» **EXERCISE DETAILS**
Look through the records, and whenever a line includes the word "city", copy it.

» **DATA TO PROCESS**
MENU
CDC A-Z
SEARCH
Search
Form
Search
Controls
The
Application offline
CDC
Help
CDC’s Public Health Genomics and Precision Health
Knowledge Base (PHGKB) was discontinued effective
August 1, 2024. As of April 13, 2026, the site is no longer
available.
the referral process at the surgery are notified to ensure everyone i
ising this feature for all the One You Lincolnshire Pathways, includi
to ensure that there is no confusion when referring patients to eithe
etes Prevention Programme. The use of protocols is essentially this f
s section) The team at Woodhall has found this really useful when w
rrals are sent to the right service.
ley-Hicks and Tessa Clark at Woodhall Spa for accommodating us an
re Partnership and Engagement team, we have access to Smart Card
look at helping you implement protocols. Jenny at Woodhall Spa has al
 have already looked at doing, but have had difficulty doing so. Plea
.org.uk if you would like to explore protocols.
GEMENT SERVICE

--

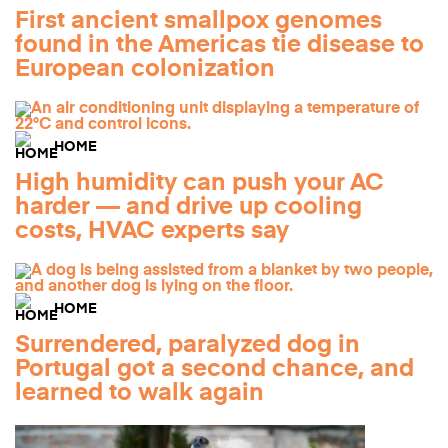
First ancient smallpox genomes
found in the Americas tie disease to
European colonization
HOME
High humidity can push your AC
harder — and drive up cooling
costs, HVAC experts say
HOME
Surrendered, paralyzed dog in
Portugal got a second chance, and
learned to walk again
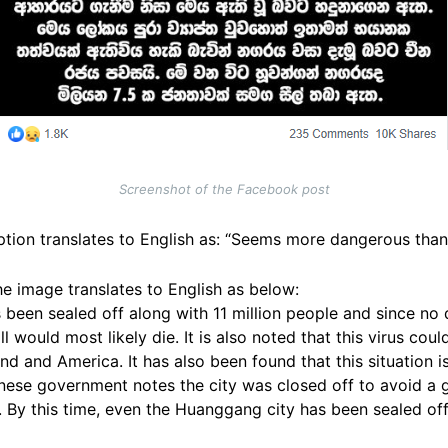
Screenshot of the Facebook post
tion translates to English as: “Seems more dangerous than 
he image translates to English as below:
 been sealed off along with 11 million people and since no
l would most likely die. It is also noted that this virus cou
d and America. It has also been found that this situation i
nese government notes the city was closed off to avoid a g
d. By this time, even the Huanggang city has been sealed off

» **EXERCISE ANSWER**
nese government notes the city was closed off to avoid a g
d. By this time, even the Huanggang city has been sealed off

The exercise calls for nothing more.